Beaucoup de gens ne peuvent supporter que règne le Christ; ils s'opposent donc à Lui de mille manières: dans les grands projets du monde comme dans les relations humaines et dans les coutumes, dans la science comme dans les arts, et même jusque dans la vie de l'Eglise! Je ne parle pas, écrit saint Augustin, des dépraves qui blasphèment contre le Christ. En effet, peu blasphèment avec la bouche.
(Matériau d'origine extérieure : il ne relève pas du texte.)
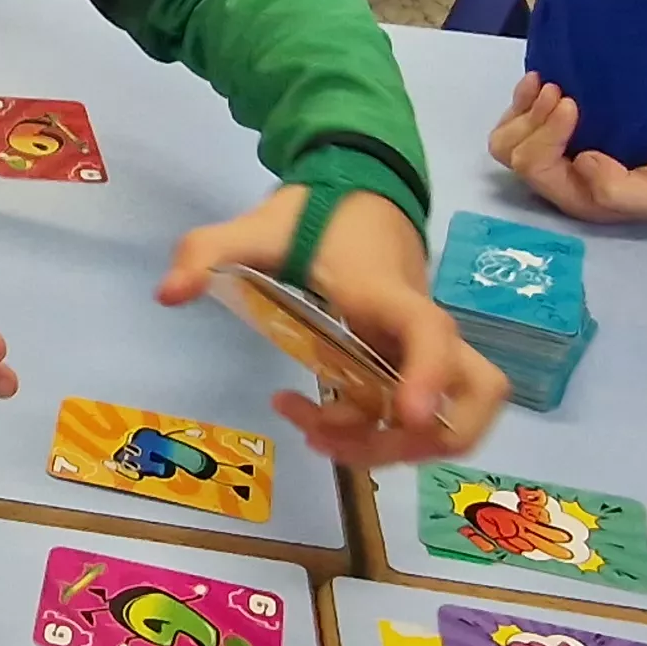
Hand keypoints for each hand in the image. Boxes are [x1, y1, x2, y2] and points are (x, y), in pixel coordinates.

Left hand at [155, 186, 505, 462]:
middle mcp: (420, 329)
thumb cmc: (314, 216)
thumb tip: (168, 293)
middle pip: (478, 394)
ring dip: (390, 449)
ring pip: (451, 418)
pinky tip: (314, 423)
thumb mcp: (254, 229)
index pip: (432, 332)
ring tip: (316, 436)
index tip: (407, 414)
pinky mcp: (409, 369)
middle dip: (427, 439)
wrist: (357, 196)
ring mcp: (420, 354)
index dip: (429, 375)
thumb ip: (206, 252)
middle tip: (356, 440)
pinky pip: (415, 420)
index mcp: (387, 294)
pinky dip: (374, 439)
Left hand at [487, 75, 646, 227]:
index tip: (573, 102)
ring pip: (515, 132)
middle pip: (511, 150)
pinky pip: (535, 115)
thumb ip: (617, 188)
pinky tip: (548, 77)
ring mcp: (567, 152)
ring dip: (524, 105)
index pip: (533, 163)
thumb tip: (579, 160)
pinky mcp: (578, 129)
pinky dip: (532, 96)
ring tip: (548, 81)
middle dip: (527, 119)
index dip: (544, 131)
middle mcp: (562, 177)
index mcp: (575, 196)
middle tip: (560, 91)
En revanche nombreux sont ceux qui blasphèment par leur conduite.

L'expression même de Christ Roi gêne certains pour une question superficielle de terminologie, comme si le règne du Christ pouvait être confondu avec des slogans politiques, ou parce que le fait d'admettre la royauté du Seigneur les amènerait à reconnaître une loi. Ils ne tolèrent pas la loi, pas même celle du doux précepte de la charité. En effet, ils ne veulent pas s'approcher de l'amour de Dieu et leur ambition se limite à la satisfaction de leur égoïsme personnel.

Le Seigneur m'a poussé à répéter depuis longtemps ce cri silencieux: serviam ! je servirai. Qu'Il augmente en nous cette soif de nous donner, de répondre avec fidélité à son appel divin, au milieu de la rue, avec naturel, sans apparat, sans bruit. Rendons-Lui grâces du fond du coeur. Adressons-Lui notre humble prière d'enfants. Notre langue et notre palais se rempliront alors de lait et de miel; et ce sera pour nous un délice de parler du Royaume de Dieu, royaume de liberté, de cette liberté qu'Il nous à gagnée.